On one hand, they spread messages denying these struggles exist, as Fernández-Savater discusses in Libidinal Capitalism, and as every self-help teen guru confirms. “Depression doesn’t exist,” says one of them in a viral TikTok while selling a course on emotional control, as governments launch emotional education programs.

On the other hand, they respond to youth suffering with over-medication and easy pill prescriptions—benefiting pharmaceutical companies, while teens must pay (what they don’t have) for health care, now also privatized. Addicted, over-medicated, and in perpetual abstinence, teens become the perfect subject for both late capitalism and fascist right-wing ideologies.

How We Get Out

For now, there’s no plan. What we know is that this is a political project—a possible narrative for a generational experience—not a description of how adolescents are today. While some may indeed relate to these practices and affects, many other things are happening that open alternate paths.

The clearest Achilles heel of neo-fascism is its failure to make young people rich or solve any of their economic problems. Beyond grandiose slogans like Make America Great Again or Javier Milie’s Argentine version— “we’ll be like Germany in thirty years” (or Germany in the 1930s?)—post-fascism lacks real improvement proposals or any future project inviting young people in.

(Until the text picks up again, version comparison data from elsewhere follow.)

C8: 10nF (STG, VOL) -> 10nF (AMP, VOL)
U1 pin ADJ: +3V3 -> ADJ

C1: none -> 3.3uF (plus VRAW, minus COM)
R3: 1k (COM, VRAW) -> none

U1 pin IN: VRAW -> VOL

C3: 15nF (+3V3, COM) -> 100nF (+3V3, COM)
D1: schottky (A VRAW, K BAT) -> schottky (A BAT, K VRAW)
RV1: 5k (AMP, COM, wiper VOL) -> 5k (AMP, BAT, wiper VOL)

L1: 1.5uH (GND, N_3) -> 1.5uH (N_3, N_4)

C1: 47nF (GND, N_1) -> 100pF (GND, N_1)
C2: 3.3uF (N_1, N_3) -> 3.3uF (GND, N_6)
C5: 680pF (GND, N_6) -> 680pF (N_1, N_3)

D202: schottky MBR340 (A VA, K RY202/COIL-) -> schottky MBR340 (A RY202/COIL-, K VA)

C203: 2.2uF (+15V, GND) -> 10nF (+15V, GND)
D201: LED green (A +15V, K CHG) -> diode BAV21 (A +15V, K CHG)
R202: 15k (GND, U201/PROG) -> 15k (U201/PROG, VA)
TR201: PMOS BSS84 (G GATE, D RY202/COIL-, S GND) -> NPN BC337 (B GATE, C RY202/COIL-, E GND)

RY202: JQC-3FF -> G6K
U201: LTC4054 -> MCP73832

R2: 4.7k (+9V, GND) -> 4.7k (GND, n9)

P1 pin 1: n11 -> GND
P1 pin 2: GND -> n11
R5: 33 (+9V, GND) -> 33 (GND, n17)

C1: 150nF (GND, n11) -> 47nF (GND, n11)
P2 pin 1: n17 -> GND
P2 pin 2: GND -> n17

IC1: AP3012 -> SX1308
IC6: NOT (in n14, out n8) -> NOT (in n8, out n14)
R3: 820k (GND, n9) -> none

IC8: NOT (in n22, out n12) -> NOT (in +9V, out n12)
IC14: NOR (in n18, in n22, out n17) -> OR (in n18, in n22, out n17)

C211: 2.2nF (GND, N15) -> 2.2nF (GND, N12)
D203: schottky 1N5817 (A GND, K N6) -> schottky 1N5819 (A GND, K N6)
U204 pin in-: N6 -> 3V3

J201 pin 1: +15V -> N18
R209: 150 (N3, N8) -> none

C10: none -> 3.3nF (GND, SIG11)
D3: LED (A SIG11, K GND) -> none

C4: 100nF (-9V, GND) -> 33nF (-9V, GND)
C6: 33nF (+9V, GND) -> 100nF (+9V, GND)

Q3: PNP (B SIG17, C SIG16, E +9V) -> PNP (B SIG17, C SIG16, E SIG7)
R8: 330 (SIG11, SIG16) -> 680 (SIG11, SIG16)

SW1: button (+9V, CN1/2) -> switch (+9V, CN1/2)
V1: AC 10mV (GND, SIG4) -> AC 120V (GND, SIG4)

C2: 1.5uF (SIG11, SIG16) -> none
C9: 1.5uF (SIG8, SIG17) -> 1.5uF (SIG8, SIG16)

Still, our best chance is not to rely on their failures but to craft a plan of our own. In Doppelganger, Naomi Klein says much of the right’s rise mirrors the left’s decline as a radical force—especially true for youth. While regional progressive parties emphasize protection and preservation of past achievements, the right forces invite children and teens to transform; while progressive parties promise mild redistributions within unjust legal frameworks, the right forces call on youth to break everything and get rich in a year.

If we want a different outcome, we need a political fantasy of the future that matches how we want to live. Thinking of adolescents, I offer three ideas and leave the rest to you. On the first place, we must enrich our collective imagination with alternative models of masculinity that show it is possible to be a man without resorting to violence or domination over women and other genders. Secondly, we need to nurture visions of life that move away from the logics of scarcity and debt, and instead value what grows when shared—fostering cooperation instead of competition. Finally, we need to reinvent a sense of the common, one that emerges from dialogue between generations rather than placing blame between them, because that intergenerational rupture is also a social fracture that post-fascism exploits to thrive.

This article was originally published in Spanish in Jacobin Latin America: https://jacobinlat.com/2024/11/posfascismo-para-adolescentes/

Footnotes

  1. 1

    Anti-gender political movement that claims children are their parents' property, and therefore it is the parents who should decide what they learn at school. It has strong connections with other ultra-conservative and religious movements that oppose sexual education and gender policies.